SECTION DU TEXTE
════════════════
Le Conseil national fera-t-il preuve de courage ou veut-il continuer à accorder moins de droits aux Suisses qu'aux citoyen·nes de l'UE
Le 10 juin 2024, le Conseil national décidera si les Suisses doivent être mis sur un pied d'égalité avec les citoyens de l'UE en matière de regroupement familial ou s'iels doivent continuer à être discriminés. Aperçu d'une histoire sans fin.
Le 1er juin 2002, la Suisse a conclu un accord sur la libre circulation des personnes avec l'UE. Elle permet en principe à tous les citoyens de l'UE de vivre en Suisse avec les membres de leur famille sans restrictions majeures. En contrepartie, les Suisses peuvent eux aussi faire venir leurs proches dans n'importe quel pays de l'UE. Ce principe a permis à la Suisse - et aux migrant·es de toute l'Europe - de progresser.
════════════════
ENTRÉES FOURNIES
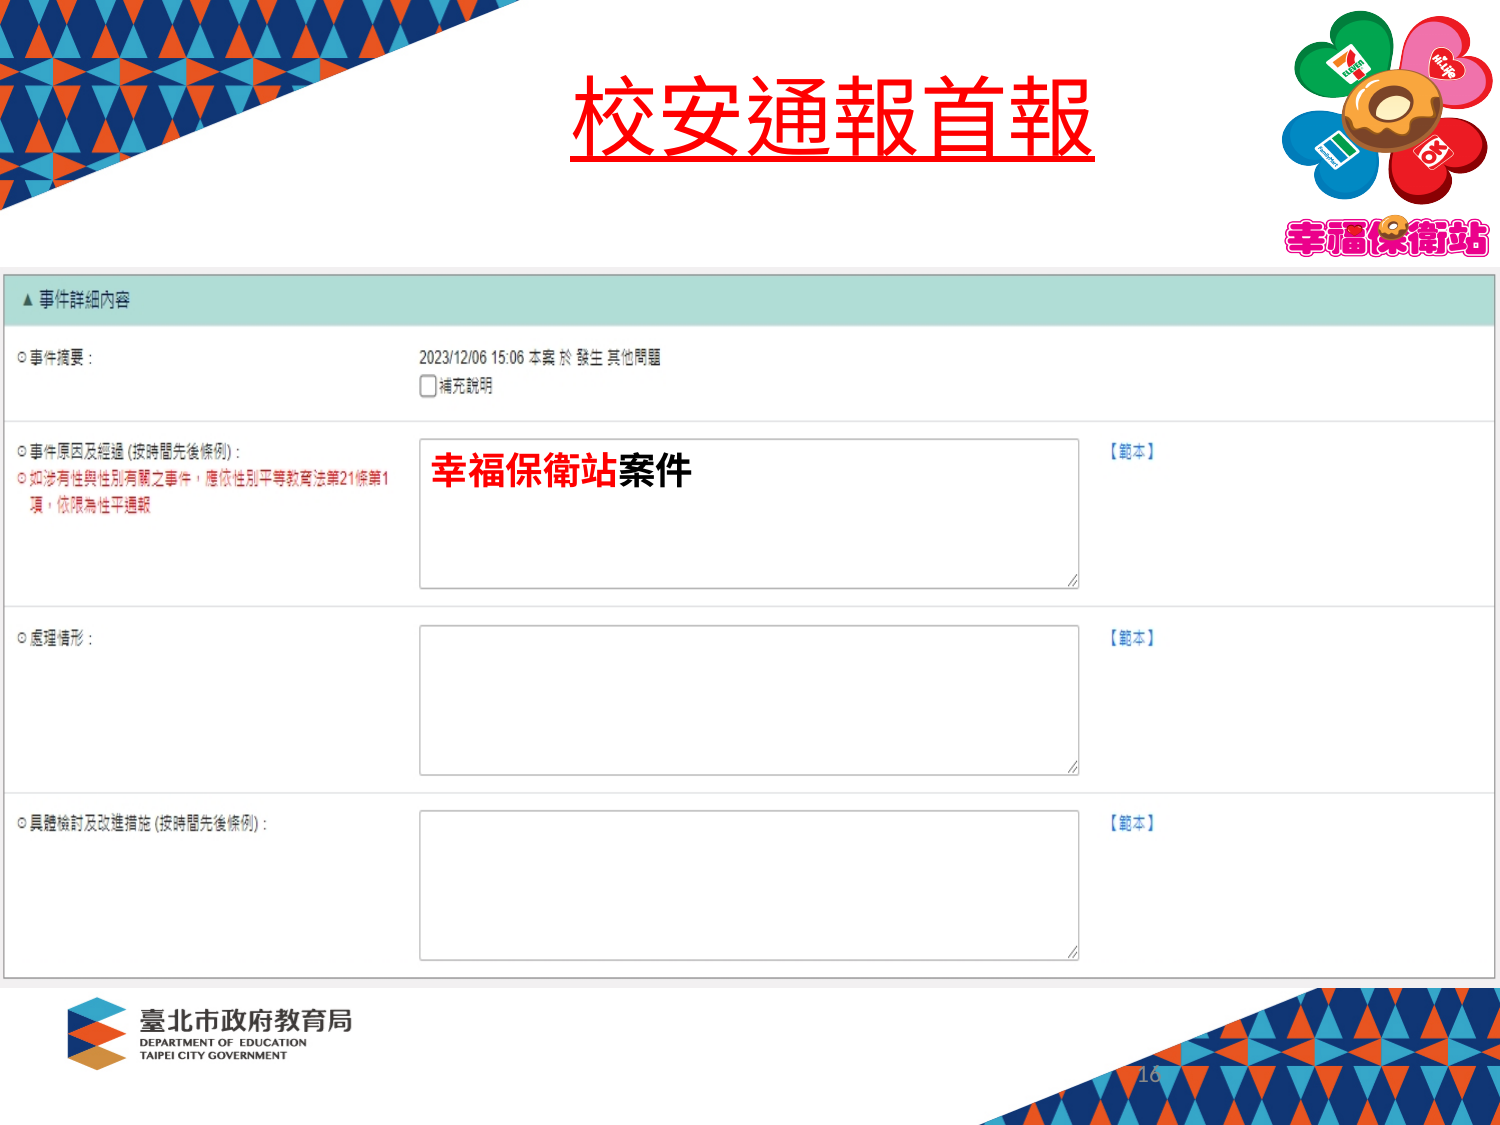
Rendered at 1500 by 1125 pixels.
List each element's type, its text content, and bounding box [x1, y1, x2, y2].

picture [0, 267, 1500, 988]
text_box 校安通報首報 [478, 55, 1187, 175]
text_box [1121, 1042, 1459, 1103]
text_box 幸福保衛站案件 [415, 439, 715, 501]
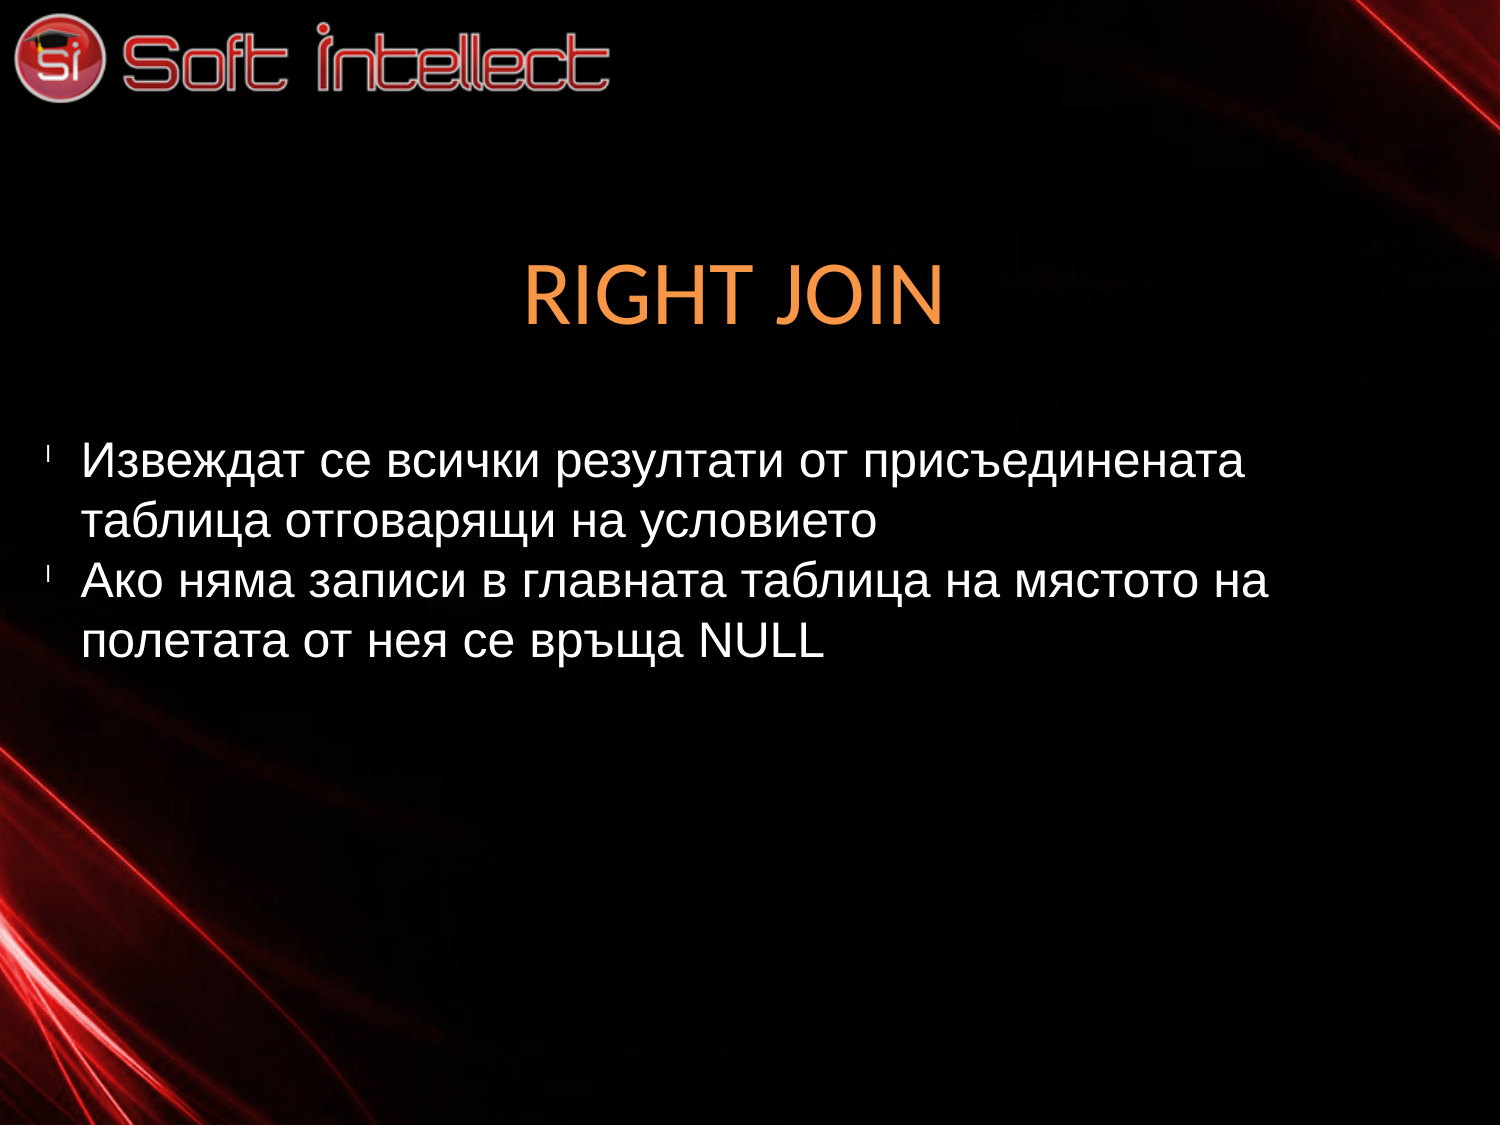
════════════════
EXERCICE COURT 1
Selon le texte sur le regroupement familial, à quelle date la Suisse a-t-elle conclu l'accord sur la libre circulation des personnes avec l'UE ?
EXERCICE COURT 2
Poursuivez le texte sur le regroupement familial à la suite de sa dernière phrase.
Les entrées constituent un matériau distinct du texte.

RÉPONSE RÉDIGÉE 1
Le 1er juin 2002.

RÉPONSE RÉDIGÉE 2
Au printemps 2002, le Conseil fédéral a soumis au Parlement le message relatif à une nouvelle loi sur les étranger·es. Le projet de la LEtr prévoyait que les Suisses soient mis·es sur un pied d'égalité avec les citoyen·nes de l'UE et de l'AELE en matière de regroupement familial. Néanmoins, il limitait le regroupement familial des enfants étrangers non titulaires d'un passeport de l'UE - en fonction de leur âge - à un délai de cinq ou douze mois. Ensuite, le regroupement familial n'était possible que "pour des raisons importantes" et donc presque toujours exclu.[1] ˈ[2] Le Parlement a repris ces restrictions à la libre circulation des personnes dans la loi, qui est finalement entrée en vigueur le 1er janvier 2008.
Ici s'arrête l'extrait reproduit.